AU ROI
POUR LULLI, QUI DÉDIE À SA MAJESTÉ L’OPÉRA D’AMADIS (1684)
La Fontaine et Lulli se sont réconciliés (voir La Fontaine et l’opéra). À l’occasion de la représentation de son Amadis en janvier 1684 (sur un livret de Quinault), Lulli, « sans avoir égard à la satire du Florentin, se laissa persuader par le comte de Fiesque, par qui il fit prier La Fontaine de faire les vers qui suivent et qu’il mit au-devant de l’opéra d’Amadis » (Tallemant, cité par Roche, puis Clarac).
Du premier Amadis je vous offre l’image ;
Il fut doux, gracieux, vaillant, de haut corsage.
J’y trouverais votre air, à tout considérer,
Si quelque chose à vous se pouvait comparer.
La Victoire pour lui sut étendre ses ailes,
Mars le fit triompher de tous ses concurrents ;
Passa-t-il à l’amour ? il eut le cœur des belles :
Vous vous reconnaissez à ces traits différents.
Nul n’a porté si haut cette double conquête :
Les deux moitiés du monde ont su vous couronner ;
Et les myrtes qu’Amour vous a fait moissonner
Sont tels que Jupiter en aurait ceint sa tête.
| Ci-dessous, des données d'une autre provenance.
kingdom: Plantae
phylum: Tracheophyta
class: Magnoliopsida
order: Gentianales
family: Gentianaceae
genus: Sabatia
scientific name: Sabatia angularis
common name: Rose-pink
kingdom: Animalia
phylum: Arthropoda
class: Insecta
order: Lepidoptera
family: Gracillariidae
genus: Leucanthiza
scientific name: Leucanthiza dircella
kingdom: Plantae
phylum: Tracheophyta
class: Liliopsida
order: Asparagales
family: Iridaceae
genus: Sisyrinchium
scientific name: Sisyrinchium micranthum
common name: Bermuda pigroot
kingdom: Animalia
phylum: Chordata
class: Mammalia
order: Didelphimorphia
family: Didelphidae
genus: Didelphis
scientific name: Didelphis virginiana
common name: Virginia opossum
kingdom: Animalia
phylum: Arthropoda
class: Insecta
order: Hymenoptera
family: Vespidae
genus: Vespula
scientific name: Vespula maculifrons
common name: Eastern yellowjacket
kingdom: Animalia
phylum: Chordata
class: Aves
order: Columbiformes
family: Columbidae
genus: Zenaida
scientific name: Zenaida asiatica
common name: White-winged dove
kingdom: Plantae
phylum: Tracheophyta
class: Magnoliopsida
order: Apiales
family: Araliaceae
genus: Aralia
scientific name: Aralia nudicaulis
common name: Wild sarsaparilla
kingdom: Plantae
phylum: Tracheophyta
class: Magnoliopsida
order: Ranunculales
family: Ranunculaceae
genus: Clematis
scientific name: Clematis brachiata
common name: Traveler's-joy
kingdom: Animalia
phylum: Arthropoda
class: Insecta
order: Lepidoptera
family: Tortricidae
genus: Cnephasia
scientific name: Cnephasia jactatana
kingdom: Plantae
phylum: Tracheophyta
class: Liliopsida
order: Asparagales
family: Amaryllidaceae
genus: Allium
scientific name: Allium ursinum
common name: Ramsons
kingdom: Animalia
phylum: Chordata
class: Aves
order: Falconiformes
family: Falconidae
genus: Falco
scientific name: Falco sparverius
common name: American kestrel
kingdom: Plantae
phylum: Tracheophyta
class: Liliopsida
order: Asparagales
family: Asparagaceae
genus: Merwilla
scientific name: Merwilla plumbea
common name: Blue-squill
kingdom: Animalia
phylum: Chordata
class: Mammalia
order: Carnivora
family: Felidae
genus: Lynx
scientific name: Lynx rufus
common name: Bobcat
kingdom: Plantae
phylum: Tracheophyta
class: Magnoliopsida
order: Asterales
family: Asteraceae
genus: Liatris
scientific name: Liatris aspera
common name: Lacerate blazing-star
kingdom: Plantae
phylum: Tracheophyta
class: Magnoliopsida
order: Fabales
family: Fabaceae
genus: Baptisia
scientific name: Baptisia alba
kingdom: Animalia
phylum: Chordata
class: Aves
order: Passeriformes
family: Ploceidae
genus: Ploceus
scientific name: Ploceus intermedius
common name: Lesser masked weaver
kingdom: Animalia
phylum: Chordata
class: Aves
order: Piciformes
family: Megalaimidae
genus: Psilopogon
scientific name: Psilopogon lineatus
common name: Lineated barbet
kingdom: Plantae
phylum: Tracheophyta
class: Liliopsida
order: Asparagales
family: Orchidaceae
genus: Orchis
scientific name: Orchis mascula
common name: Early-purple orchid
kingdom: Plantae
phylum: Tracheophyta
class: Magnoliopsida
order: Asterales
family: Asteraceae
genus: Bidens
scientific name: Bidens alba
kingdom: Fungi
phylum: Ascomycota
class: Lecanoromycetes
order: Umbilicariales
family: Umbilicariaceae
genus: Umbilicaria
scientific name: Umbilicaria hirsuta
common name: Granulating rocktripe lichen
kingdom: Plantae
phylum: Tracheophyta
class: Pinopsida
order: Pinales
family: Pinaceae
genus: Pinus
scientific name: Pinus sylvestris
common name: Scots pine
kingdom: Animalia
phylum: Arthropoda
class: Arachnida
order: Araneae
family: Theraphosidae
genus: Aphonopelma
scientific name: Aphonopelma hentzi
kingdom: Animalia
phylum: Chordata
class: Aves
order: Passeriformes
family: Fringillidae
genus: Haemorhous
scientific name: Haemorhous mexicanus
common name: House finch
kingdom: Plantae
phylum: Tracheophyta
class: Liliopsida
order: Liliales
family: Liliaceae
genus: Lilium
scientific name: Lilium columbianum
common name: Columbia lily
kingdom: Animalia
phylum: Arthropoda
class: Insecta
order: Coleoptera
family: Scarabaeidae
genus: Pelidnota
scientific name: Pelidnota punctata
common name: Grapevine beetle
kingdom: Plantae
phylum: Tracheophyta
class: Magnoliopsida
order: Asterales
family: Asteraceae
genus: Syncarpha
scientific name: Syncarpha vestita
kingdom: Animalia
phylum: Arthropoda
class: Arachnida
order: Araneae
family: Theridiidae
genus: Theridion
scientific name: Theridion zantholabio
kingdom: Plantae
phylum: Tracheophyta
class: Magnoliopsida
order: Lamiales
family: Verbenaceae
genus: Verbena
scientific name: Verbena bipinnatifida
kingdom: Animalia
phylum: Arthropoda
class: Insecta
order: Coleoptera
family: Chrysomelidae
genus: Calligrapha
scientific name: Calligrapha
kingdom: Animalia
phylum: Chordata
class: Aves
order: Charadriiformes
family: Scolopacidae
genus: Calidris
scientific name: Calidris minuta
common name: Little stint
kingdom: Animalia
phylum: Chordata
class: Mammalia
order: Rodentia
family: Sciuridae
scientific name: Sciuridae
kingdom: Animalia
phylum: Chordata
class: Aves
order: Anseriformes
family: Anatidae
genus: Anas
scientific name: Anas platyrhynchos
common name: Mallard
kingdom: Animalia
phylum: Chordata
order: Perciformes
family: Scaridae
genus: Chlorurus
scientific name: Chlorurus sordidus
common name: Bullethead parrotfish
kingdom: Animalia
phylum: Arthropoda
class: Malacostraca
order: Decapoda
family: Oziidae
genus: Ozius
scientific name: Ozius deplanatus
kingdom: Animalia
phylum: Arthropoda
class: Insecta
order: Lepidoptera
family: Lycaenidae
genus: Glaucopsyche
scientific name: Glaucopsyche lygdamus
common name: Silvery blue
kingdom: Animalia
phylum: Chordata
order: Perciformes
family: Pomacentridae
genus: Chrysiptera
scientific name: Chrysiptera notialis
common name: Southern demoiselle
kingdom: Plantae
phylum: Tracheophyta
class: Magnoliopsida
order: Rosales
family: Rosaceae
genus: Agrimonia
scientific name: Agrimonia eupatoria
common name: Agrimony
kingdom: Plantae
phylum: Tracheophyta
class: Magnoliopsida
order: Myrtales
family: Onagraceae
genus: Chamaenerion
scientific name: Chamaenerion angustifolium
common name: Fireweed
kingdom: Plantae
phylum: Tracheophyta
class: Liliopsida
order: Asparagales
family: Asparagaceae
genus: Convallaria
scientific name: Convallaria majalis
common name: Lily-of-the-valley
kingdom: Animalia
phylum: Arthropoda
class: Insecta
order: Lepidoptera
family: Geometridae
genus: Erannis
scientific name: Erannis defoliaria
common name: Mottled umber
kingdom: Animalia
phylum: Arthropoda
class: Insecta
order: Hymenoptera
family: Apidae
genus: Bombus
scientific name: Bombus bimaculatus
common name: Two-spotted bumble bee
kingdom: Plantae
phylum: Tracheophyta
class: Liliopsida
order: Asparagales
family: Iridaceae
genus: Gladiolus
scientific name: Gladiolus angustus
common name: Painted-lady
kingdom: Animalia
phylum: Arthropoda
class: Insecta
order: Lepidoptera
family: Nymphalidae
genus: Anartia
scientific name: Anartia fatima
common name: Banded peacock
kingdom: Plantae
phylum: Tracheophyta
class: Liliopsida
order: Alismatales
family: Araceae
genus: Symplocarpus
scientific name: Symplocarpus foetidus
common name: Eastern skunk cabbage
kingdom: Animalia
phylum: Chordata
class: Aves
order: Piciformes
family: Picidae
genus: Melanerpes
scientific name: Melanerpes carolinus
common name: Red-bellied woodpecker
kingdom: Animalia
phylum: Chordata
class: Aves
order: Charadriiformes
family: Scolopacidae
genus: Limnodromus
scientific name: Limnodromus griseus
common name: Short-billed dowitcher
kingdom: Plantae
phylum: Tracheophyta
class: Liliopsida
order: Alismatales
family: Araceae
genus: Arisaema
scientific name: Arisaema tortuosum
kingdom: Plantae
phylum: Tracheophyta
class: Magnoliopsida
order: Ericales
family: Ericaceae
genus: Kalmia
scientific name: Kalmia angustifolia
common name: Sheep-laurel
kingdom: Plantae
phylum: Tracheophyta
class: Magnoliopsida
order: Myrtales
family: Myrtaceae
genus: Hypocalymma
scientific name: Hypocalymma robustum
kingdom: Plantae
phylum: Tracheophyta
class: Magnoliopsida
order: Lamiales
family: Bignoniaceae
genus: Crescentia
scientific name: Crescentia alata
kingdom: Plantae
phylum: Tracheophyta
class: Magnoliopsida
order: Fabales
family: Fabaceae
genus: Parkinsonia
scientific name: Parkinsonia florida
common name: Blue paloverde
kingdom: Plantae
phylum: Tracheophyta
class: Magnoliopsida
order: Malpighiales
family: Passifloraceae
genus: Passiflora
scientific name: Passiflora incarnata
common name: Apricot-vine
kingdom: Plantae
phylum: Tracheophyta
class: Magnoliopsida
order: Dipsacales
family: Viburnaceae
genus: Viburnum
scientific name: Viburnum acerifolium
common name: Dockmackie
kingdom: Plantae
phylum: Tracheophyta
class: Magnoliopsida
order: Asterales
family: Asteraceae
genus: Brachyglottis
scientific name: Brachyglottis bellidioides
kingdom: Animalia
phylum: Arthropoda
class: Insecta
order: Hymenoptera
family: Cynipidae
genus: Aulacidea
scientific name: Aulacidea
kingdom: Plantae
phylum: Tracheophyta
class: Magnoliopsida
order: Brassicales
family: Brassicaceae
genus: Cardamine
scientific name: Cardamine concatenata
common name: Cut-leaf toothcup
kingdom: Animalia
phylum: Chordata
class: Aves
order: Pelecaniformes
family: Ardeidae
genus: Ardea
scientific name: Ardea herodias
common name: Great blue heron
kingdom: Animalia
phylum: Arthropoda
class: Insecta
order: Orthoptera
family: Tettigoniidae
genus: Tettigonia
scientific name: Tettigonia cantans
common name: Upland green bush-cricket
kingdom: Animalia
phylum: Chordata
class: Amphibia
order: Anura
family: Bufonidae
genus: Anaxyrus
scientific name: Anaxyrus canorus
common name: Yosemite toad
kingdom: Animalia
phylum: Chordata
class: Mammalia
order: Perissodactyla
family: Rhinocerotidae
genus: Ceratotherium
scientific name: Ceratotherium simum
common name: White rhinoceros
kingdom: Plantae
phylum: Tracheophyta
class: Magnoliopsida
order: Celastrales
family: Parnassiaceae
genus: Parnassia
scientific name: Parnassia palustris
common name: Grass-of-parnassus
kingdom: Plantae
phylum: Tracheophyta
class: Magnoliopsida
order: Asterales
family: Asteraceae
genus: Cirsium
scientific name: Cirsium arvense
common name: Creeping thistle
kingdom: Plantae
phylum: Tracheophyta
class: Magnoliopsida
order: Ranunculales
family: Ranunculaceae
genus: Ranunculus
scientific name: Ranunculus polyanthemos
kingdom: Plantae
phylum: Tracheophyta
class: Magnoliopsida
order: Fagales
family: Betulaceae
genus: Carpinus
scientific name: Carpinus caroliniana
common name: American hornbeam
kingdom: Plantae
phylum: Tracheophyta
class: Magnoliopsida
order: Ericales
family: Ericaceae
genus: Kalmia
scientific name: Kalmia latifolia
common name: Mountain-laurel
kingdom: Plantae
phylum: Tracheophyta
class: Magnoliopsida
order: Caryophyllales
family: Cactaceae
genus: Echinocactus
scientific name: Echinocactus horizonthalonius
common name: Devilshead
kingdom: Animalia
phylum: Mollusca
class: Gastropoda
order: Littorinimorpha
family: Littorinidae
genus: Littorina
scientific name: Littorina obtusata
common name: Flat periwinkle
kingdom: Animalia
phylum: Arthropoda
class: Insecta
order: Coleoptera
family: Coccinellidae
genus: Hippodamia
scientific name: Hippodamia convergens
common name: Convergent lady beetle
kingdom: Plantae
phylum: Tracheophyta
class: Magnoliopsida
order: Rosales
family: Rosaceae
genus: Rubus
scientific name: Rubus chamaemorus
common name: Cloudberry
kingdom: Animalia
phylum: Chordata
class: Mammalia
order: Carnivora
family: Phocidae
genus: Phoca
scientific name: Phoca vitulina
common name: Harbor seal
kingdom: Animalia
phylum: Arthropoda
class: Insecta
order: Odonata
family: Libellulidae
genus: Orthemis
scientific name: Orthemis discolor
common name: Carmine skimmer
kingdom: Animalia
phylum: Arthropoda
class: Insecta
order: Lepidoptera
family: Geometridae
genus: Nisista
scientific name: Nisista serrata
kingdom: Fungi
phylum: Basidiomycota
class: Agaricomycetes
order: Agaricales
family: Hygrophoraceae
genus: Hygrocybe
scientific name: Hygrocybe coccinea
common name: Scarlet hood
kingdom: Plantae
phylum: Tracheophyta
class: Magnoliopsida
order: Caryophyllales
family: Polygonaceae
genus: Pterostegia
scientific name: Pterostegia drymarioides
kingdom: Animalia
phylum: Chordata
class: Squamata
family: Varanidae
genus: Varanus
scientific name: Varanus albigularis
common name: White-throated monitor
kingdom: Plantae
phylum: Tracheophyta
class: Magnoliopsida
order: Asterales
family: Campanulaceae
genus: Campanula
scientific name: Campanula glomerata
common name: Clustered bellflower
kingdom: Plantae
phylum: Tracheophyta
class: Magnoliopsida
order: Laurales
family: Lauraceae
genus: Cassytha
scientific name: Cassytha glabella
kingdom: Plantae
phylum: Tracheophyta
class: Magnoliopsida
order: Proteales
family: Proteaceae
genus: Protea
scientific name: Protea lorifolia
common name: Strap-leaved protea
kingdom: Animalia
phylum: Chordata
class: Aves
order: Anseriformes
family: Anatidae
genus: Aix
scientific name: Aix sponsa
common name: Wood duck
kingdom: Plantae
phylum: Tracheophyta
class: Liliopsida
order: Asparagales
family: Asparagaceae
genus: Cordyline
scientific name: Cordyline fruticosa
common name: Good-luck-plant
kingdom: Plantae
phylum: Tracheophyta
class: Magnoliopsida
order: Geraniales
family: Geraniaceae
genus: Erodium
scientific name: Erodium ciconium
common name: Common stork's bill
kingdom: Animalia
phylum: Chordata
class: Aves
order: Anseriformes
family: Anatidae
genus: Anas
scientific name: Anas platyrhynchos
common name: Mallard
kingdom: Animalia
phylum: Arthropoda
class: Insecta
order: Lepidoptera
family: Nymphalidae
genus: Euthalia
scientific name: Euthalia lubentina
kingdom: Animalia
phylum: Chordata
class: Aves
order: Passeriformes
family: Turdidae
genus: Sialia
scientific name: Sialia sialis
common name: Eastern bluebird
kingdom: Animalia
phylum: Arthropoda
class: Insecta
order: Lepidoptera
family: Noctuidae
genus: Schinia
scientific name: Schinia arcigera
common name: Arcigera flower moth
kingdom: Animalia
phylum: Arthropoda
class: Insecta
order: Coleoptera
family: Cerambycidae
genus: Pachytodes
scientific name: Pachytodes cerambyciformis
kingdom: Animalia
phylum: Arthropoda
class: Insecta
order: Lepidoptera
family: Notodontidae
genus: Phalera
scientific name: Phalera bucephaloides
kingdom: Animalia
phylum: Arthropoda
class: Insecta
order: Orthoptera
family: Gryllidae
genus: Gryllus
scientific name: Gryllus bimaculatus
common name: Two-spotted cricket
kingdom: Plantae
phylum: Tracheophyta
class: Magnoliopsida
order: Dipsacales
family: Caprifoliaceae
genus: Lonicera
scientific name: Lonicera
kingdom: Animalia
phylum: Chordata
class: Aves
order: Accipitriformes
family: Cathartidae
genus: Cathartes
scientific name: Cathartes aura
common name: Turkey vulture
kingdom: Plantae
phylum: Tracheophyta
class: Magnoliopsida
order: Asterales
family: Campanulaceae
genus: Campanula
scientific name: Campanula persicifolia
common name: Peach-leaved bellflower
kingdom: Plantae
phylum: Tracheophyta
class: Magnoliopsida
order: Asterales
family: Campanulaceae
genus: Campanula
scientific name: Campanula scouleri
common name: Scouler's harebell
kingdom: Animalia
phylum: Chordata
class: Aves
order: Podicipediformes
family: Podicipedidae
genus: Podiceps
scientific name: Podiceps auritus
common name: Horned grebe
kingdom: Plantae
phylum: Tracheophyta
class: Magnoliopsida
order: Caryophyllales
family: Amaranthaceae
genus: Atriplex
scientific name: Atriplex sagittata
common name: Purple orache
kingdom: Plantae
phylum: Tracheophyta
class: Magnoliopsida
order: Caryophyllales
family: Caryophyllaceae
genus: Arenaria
En vous tout est enchantement.
Plus d’un illustre événement
Rendra chez nos neveux votre histoire incroyable ;
Vos beaux faits ont partout tellement éclaté
Que vous nous réduisez à chercher dans la Fable
L’exemple de la vérité.
Voilà, Sire, sur vous quelles sont mes pensées.
Pour vous plaire Uranie en vers les a tracées.
Quant à moi, dont les chants vous attiraient jadis,
Je dois à votre choix ce sujet d’Amadis ;
Je vous dois son succès, car j’aurais peine à dire
Entre vous et Phébus lequel des deux m’inspire.
Je ne puis, pour m’en ressentir,
Qu’employer à vous divertir
Mes soins, mon art, et mon génie,
Et tous les moments de ma vie.
Veuillent dans ce projet m’assister les neuf Sœurs1 !
Je le trouve assez beau pour donner de l’envie
Aux chantres dont l’Olympe admire les douceurs.
BALLADE
ON AIME ENCOR COMME ON AIMAIT JADIS
(1684)
Au lendemain de la première d’Amadis, Madame Deshoulières, qui approchait de la cinquantaine, adressa au vieux duc de Montausier une ballade dont le refrain était :
On n’aime plus comme on aimait jadis.
On lui répliqua de divers côtés : ce fut un concert de ballades (PC), et La Fontaine ne fut pas le dernier à répondre.
Qu’à caution tous amants soient sujets,
C’est une erreur qui les bons décrédite.
On voit au monde assez d’amants discrets :
La race encor n’est pas toute détruite ;
Quoi qu’en ait dit femme un peu trop dépite,
Rien n’est changé du siècle d’Amadis,
Hors que pour être amitié maintenue
Plus n’est besoin d’Urgande déconnue1 ;
On aime encor comme on aimait jadis.
Il est bien vrai qu’on choisit les objets :
Plus n’est le temps de dame sans mérite ;
Quand beauté luit sous simples bavolets,
Plus prisés sont que reine décrépite ;
Sous quelque toit que Bonne-Grâce habite
Chacun y court, jusqu’aux plus refroidis :
Depuis Adam cela se continue ;
Et, quand Grâce est de Bonté soutenue,
On aime encor comme on aimait jadis.
Dans le vieux temps il fut des cœurs coquets ;
Plus qu’à présent, Amour fut hypocrite :
Pas n’est besoin que je prouve ces faits,
C’est vérité dans mainte histoire écrite.
Amants savaient faire la chattemite ;
Ce n’est que d’eux que nous l’avons appris ;
D’eux jusqu’à nous la chose est parvenue :
Puisque par eux elle nous est connue,
On aime encor comme on aimait jadis.
Quand Céladon au pays de Forêts
Était prôné comme un amant d’élite,
On vit Hylas2, patron des indiscrets,
En plein marché tenir autre conduite.
Bref, en tout temps Amour eut à sa suite
Sujets loyaux et sujets étourdis ;
Or n’en est pas la coutume perdue :
Comme autrefois la mode en est venue,
On aime encor comme on aimait jadis.
ENVOI
Toi qui te plains d’Amour et de ses traits,
Dame chagrine, apaise tes regrets ;
Si quelque ingrat rend ton humeur bourrue,
Ne t’en prends point à l’enfant de Cypris3 ;
Cause il n’est pas de ta déconvenue :
Quand la dame est d’attraits assez pourvue,
On aime encor comme on aimait jadis.